Acho que nunca desejei tanto que tudo não passasse de um sonho. Como eu queria ter acordado naquele momento, e descoberto que Enzo era apenas um cara bonito que eu vi um dia numa livraria, e depois num restaurante, e com quem eu nunca conversara, nunca realmente conhecera, e em quem eu nunca tocara.
Mas ele era real. Meus sentimentos por ele também eram reais. E a dor que eu sentia agora, tão perto dele e tão distante ao mesmo tempo, também era real.
Após o que pareceu um minuto eterno, Enzo se levantou e se dirigiu à cozinha para preparar o jantar.
– Deixe-me ver o seu ombro – eu disse, tentando me recompor.
– Eu estou bem – disse Enzo, sem olhar para mim.
– Estava sangrando de manhã. Isso nem sequer está suturado, e depois... – Não quis completar: depois de fazer força para me levantar. – É bom trocar o curativo.
Relutante, ele acabou concordando. Tirou a camiseta, e sentou-se diante da bancada. Levantei o curativo com cuidado. Como imaginei, havia sangrado. Pouco, mas sangrou. Enzo não tirou os olhos do meu rosto nem um só instante enquanto eu limpava o ferimento e refazia o curativo. Parecia querer dizer algo, mas se mantinha hesitante. O desconcerto pelo que acabara de acontecer pairava sobre nós, como a névoa num dia de inverno, tornando o ar difícil de respirar.

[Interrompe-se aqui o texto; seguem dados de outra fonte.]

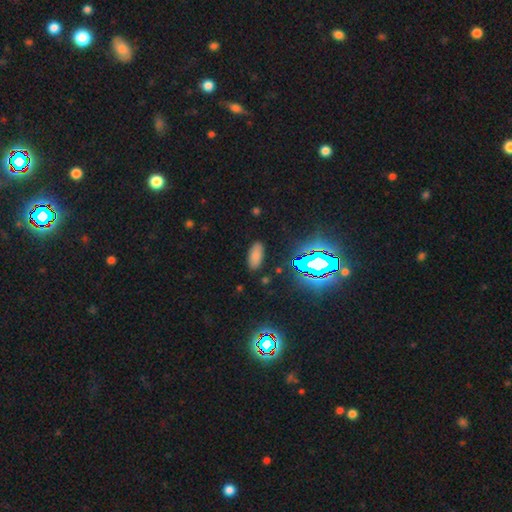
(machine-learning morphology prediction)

Eu estava terminando de prender a gaze com o esparadrapo, quando ouvimos o ruído de um carro se aproximando. O cachorro começou a latir, e, em seguida, alguém bateu à nossa porta.

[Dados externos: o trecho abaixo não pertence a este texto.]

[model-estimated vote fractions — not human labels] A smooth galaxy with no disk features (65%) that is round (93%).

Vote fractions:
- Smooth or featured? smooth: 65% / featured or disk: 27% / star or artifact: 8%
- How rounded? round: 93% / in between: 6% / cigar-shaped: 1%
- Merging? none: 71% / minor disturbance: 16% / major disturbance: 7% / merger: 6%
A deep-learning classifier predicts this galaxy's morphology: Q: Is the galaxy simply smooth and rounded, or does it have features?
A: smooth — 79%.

– Tem alguém aí – essa era eu, dizendo o óbvio.
Enzo estava olhando para a porta, com o cenho franzido, enquanto eu terminava o curativo.

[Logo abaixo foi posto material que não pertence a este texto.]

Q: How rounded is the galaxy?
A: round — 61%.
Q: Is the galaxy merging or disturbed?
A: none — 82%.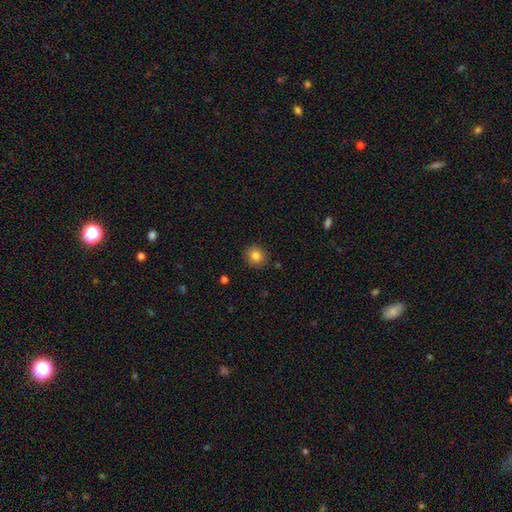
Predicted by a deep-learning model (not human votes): Morphology: type=smooth (83%); roundness=round (83%); merging=none (89%).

– Vou ver quem é – disse ele, levantando-se e agarrando a camiseta. – Fique aqui, está bem?
Deu-me um beijo carinhoso na testa, e vestiu a camiseta enquanto caminhava até a porta. Fiquei ali, quieta, junto à bancada, rezando em silêncio, enquanto ele abria a porta com cuidado.
De todas as aparições possíveis, aquela era, depois do atirador, a última que eu desejava ver naquele momento – e esta era a maior de todas as ironias. Por cima do ombro do meu sequestrador, eu vi dois policiais parados à nossa porta.